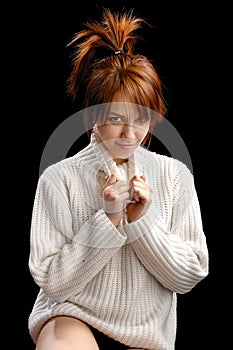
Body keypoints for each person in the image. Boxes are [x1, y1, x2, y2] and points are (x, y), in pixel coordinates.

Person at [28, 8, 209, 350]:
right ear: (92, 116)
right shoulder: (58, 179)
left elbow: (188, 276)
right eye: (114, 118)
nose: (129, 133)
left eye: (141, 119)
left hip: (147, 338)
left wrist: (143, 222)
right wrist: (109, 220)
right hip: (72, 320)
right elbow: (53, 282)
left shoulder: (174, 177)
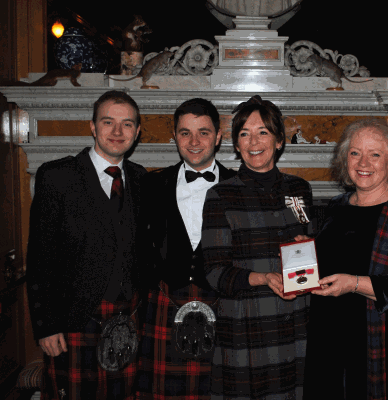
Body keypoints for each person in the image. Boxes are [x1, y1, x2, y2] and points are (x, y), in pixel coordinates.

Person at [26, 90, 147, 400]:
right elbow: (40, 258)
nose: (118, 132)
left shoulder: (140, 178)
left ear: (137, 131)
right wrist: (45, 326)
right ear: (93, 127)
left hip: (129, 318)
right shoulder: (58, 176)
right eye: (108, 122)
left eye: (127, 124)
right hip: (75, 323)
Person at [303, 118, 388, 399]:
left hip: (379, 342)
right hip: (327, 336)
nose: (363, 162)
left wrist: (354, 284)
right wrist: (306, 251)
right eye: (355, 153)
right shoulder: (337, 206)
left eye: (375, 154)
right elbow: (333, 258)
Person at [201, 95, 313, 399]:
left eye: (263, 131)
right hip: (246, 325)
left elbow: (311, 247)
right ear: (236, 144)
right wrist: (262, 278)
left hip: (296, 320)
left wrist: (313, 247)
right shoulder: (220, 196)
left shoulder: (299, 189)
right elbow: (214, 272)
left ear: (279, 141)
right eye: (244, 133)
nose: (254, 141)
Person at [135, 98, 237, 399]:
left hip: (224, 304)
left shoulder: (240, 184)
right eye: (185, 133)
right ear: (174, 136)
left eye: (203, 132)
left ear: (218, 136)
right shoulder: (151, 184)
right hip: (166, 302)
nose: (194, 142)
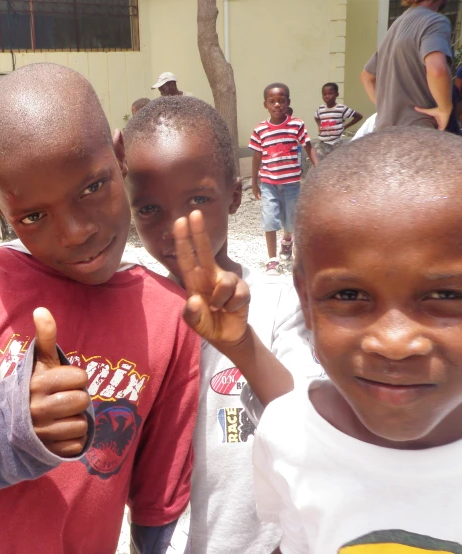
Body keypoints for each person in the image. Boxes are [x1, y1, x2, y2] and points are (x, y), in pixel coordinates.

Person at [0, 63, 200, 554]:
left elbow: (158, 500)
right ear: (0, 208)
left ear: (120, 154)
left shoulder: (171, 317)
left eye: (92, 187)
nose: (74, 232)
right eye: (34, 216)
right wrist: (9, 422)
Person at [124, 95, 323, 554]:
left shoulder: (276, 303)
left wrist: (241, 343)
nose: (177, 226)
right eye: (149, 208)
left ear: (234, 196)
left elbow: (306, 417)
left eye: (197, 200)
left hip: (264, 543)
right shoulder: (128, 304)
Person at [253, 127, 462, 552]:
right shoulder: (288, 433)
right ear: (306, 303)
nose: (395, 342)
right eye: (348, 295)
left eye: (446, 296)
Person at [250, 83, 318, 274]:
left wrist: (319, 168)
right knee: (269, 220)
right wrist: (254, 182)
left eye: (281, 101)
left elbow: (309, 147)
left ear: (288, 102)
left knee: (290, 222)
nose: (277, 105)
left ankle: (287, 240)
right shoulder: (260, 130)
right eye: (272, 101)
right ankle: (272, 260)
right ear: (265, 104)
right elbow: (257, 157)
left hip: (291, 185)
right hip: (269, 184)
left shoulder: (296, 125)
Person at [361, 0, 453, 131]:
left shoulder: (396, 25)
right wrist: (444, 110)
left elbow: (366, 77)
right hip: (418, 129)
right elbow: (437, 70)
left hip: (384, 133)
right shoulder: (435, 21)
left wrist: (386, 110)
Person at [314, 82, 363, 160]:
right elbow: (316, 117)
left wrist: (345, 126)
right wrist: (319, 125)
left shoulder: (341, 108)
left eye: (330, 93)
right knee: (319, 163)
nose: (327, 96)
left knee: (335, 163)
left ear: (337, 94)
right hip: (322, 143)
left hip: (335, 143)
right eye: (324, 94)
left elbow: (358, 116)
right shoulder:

◆ ◆ ◆

If the word "nose" appears in a line above, copy that line.

nose: (129, 133)
nose: (118, 132)
nose: (363, 162)
nose: (254, 141)
nose: (194, 142)
nose: (74, 232)
nose: (177, 226)
nose: (395, 342)
nose: (277, 105)
nose: (327, 96)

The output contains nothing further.